Does somebody in the FO have delusions of a grand Arsenal-ization scheme?
(Delusions? Kevin Payne? Really?) Visions of local academy boys, schooled in the tradition and “style” of DC United, forming the backbone of the club for years to come? (Connected to tradition? Keeping it local? It’s like KP’s at the whiteboard, frothing at the mouth as he underlines his buzz words while a chastised Kasper sits weeping amidst a pile of printed-out USL rosters and VHS tapes with obscure foreign names scrawled on masking-tape labels.)
Color me hopeful but skeptical.

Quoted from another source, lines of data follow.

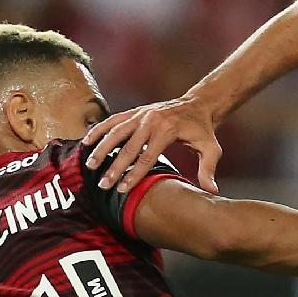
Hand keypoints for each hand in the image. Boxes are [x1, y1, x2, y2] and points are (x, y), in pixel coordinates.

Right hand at [85, 96, 222, 194]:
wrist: (197, 105)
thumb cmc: (203, 131)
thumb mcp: (211, 149)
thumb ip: (208, 169)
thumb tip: (211, 191)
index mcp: (167, 130)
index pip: (147, 157)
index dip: (134, 174)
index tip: (122, 189)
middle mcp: (151, 120)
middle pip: (128, 147)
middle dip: (114, 168)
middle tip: (103, 184)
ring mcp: (141, 114)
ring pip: (116, 132)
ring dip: (101, 148)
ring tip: (89, 165)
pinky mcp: (134, 112)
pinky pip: (113, 120)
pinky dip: (99, 130)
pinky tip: (86, 142)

As attractive as I would find a move towards creating an efficient pipeline from academy to senior squad with club-raised talent forming a consistent, solid core of the team (it’s what I always aspire to in long-term CM/FM games), Arsenal doesn’t seem the right analogy here. We wouldn’t be robbing foreign cradles and consistently giving youth its head, we’d be relying on the already-stocked local pools. In that respect, the more obvious capital connection would be another United: West Ham, with their prolific academy and historical commitment to playing attractive soccer.
And dear god if that isn’t an analogy to strike fear in the hearts of United fans. Rock bottom of the top flight, stadium plans up in the air. All we’re missing is Chang’s search for ownership help ending with a couple of porn barons signing on.
That and selling off our best academy-raised talent to bring in a mixed bag of bargain and expensive foreign talent that never seems to click together properly.
Oh, hello there, Square One. Nice to be back in the old digs.